Given the extent and severity of complications, it is not surprising that survival was significantly impaired. Deaths were predominantly due to invasive infection, cancer, and cerebral hemorrhage secondary to aneurysm. These occurred across the life course, at a median age of 30 years. Although not measured in this study, we can expect that quality of life was significantly impaired in the majority of patients who remained symptomatic from their CMC and/or bronchiectasis. This represents a substantial burden of morbidity and mortality for a childhood onset primary immunodeficiency.
These findings emphasize that STAT1-GOF is not a pathogen-specific disorder but instead should be considered a combined immunodeficiency. In keeping with this concept, there is already clear evidence that STAT1-GOF impacts not only Th17 generation3 but also T follicular helper cell phenotype and effectiveness and B-cell memory.5,6 Because cytokines and interferons provide critical contextual cues that influence lymphocyte polarization and behavior, this is perhaps not surprising.

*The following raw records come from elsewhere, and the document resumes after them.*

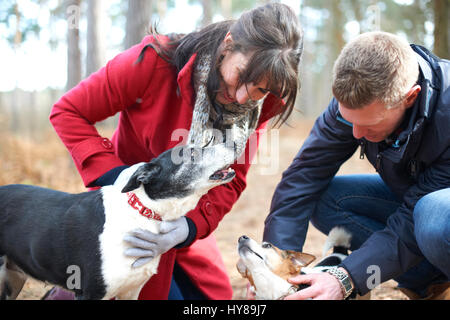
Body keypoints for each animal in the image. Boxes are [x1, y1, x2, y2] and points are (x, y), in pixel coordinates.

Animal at [0, 144, 236, 298]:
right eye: (192, 152)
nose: (233, 143)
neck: (144, 211)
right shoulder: (90, 293)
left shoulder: (132, 291)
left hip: (12, 279)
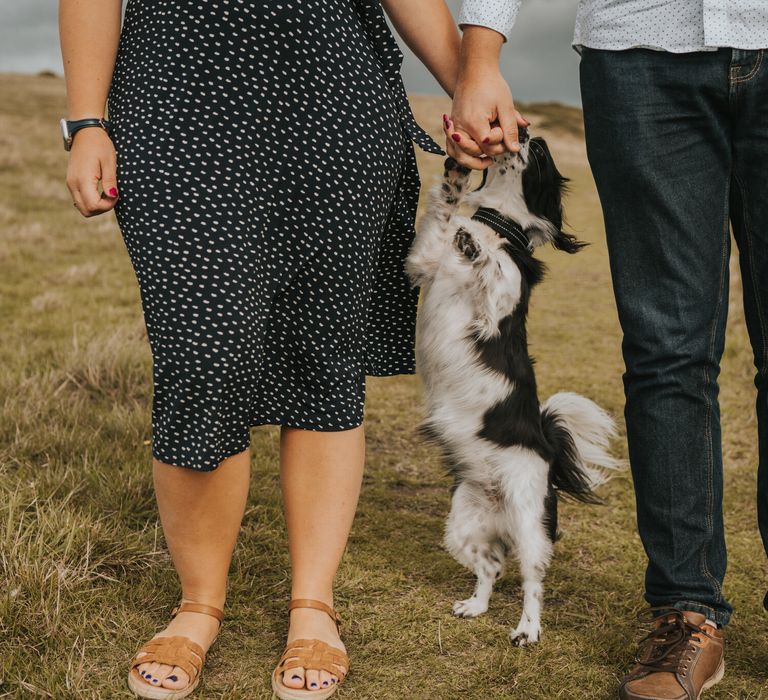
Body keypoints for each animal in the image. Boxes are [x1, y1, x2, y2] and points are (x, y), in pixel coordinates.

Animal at [404, 127, 620, 644]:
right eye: (533, 139)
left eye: (538, 151)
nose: (523, 130)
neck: (496, 220)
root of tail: (549, 450)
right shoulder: (423, 262)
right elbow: (444, 212)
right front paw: (456, 178)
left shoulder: (499, 304)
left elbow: (499, 266)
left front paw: (478, 247)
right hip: (462, 526)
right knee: (492, 568)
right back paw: (476, 606)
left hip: (530, 524)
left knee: (531, 581)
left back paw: (527, 630)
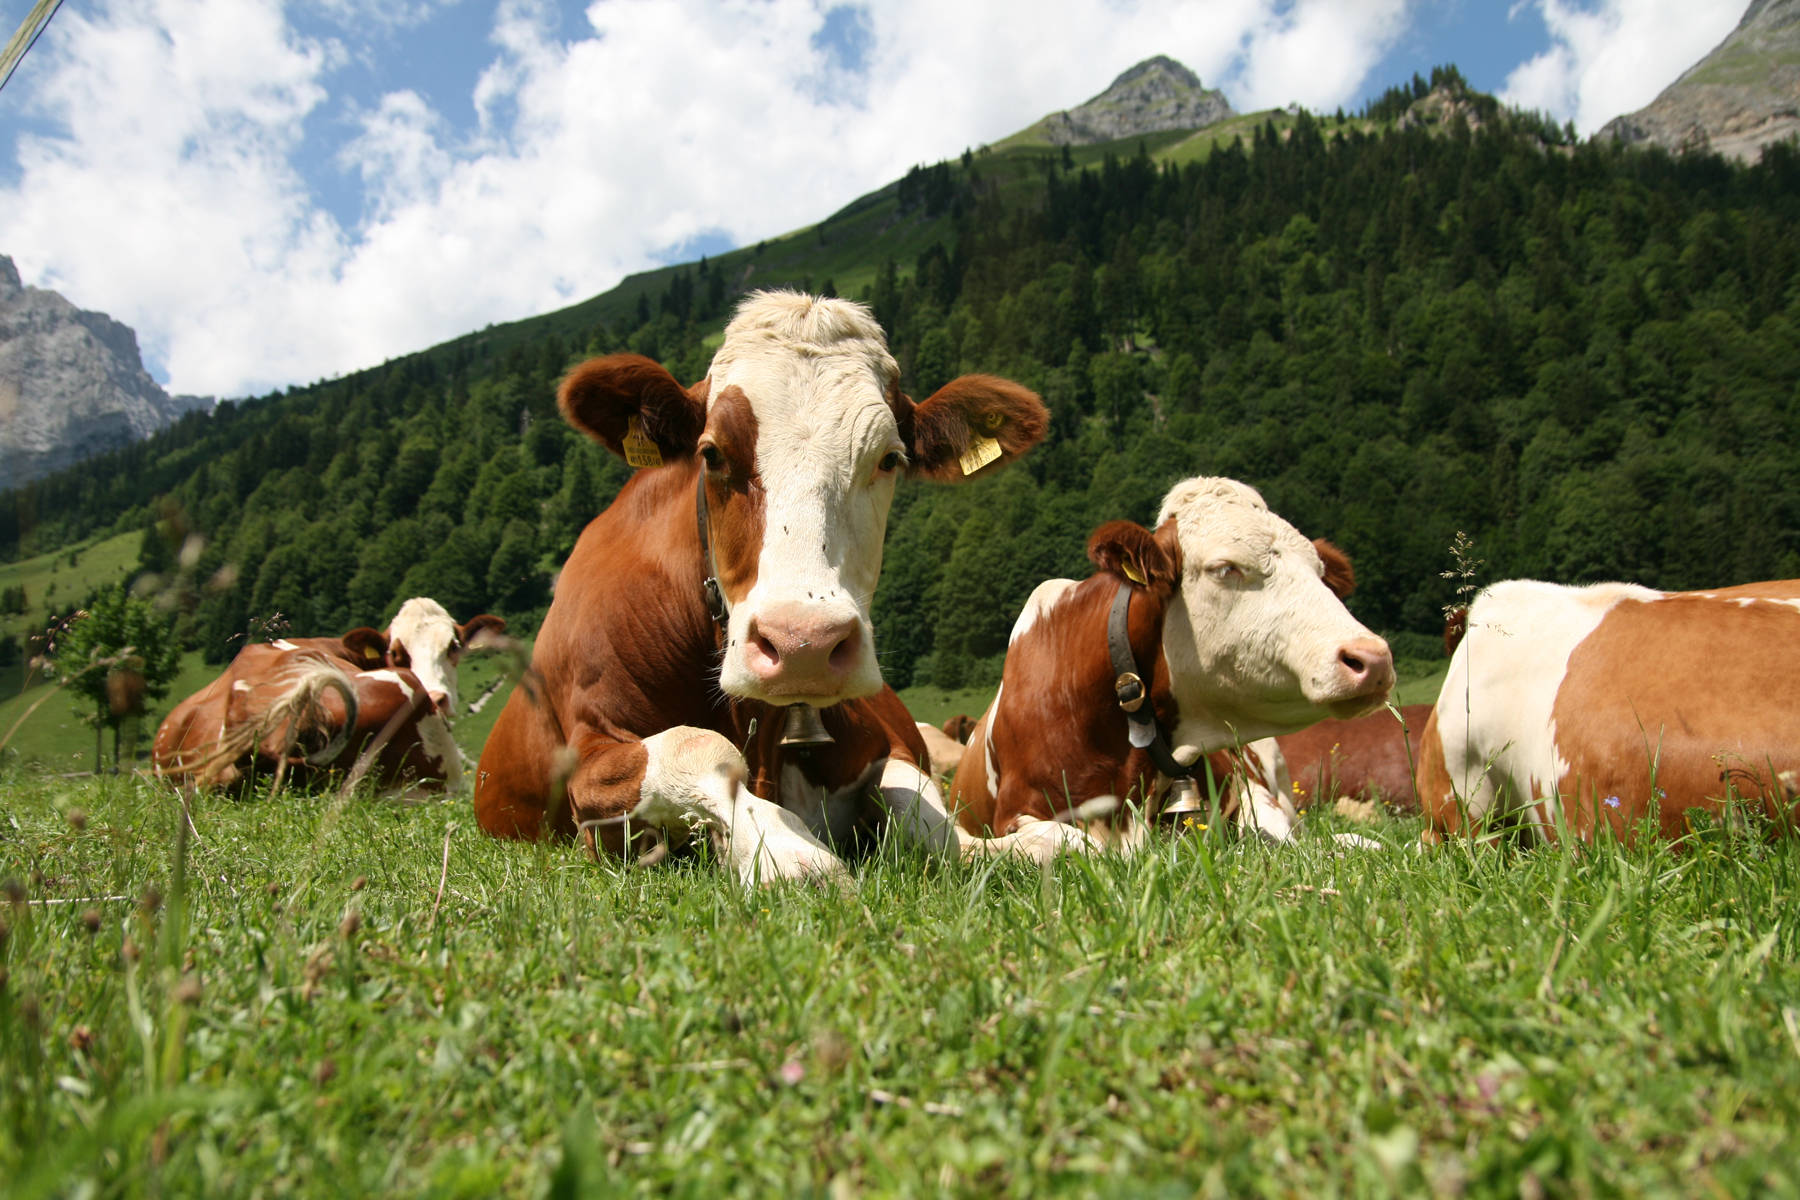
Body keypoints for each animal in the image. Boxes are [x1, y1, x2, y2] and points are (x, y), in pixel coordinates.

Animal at [471, 291, 1051, 881]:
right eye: (711, 453)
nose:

Undoubtedly, we have more to learn about the subtleties of JAK-STAT biology within the immune system, but can we use existing knowledge for patient benefit? Targeted therapy is the holy grail that would allow us to treat inborn errors pharmacologically with minimal side effects. Arising from the understanding that STAT1 signaling remains JAK-dependent, 2 groups have recently reported use of the JAK inhibitor ruxolitinib in STAT1-GOF, with positive benefit in both (although much more marked in 1 patient7 than the other8 ). Administration of granulocyte colony-stimulating factor, a plausible means to boost STAT3 signaling that appeared miraculously effective in 1 patient9 produced no benefit in another.10 We are therefore only at the beginning of the long road to precision medicine for STAT1-GOF, and the generation of a faithful knock-in mouse model may be a crucial stepping stone to future clinical trials. Meanwhile, the curative potential of hematopoietic stem cell transplant for STAT1-GOF is beginning to be explored and an international survey of experience to date is currently being compiled.
Conflict-of-interest disclosure: The author declares no competing financial interests.